» What you are asked to do
Reproduce without alteration everything from the first line of the rows below down to the line containing "স্টোনস স্টপেজ টাইম সমতায় গোল", including both of those lines.

» Input for this task

───

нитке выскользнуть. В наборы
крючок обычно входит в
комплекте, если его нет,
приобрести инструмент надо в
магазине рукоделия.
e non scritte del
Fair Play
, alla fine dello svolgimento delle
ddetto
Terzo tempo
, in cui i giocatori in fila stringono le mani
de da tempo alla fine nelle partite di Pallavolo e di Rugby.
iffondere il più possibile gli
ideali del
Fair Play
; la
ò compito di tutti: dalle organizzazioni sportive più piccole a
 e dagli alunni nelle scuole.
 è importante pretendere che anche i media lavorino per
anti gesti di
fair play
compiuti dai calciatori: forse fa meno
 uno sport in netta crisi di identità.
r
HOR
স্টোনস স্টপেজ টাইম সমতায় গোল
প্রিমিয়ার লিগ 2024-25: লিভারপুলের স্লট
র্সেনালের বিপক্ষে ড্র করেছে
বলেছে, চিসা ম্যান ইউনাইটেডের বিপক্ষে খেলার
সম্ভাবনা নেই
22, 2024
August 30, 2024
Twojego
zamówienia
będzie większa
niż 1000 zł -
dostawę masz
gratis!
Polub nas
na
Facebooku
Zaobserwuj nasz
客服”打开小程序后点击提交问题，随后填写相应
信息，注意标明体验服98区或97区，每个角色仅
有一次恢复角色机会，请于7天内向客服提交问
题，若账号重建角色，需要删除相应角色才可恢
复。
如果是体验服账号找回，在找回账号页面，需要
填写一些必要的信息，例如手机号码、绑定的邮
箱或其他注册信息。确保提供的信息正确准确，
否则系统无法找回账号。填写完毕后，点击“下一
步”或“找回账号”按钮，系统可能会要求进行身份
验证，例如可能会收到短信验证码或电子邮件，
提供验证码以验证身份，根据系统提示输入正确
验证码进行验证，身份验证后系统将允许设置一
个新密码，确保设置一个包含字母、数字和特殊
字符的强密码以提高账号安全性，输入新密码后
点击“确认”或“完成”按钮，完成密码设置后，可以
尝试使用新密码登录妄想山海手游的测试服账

───

» Worked solution
нитке выскользнуть. В наборы
крючок обычно входит в
комплекте, если его нет,
приобрести инструмент надо в
магазине рукоделия.
e non scritte del
Fair Play
, alla fine dello svolgimento delle
ddetto
Terzo tempo
, in cui i giocatori in fila stringono le mani
de da tempo alla fine nelle partite di Pallavolo e di Rugby.
iffondere il più possibile gli
ideali del
Fair Play
; la
ò compito di tutti: dalle organizzazioni sportive più piccole a
 e dagli alunni nelle scuole.
 è importante pretendere che anche i media lavorino per
anti gesti di
fair play
compiuti dai calciatori: forse fa meno
 uno sport in netta crisi di identità.
r
HOR
স্টোনস স্টপেজ টাইম সমতায় গোল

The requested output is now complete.